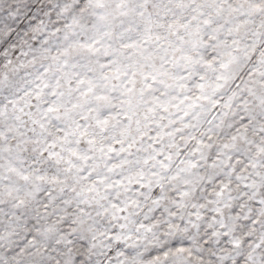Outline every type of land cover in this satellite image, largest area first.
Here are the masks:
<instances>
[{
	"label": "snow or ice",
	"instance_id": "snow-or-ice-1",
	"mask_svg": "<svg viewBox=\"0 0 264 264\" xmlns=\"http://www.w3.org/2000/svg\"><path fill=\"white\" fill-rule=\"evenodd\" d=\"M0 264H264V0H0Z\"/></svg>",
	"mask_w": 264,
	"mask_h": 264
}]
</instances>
* * *
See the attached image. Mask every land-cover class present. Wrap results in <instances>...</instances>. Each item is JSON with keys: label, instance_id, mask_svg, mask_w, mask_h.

• Tarefa a realizar: Mostre cada linha das entradas acima que contém a sequência "instances". Diferencie maiúsculas de minúsculas.

• Resultado abaixo:
<instances>
</instances>
See the attached image. Mask every land-cover class present. Wrap results in <instances>...</instances>. Each item is JSON with keys: label, instance_id, mask_svg, mask_w, mask_h.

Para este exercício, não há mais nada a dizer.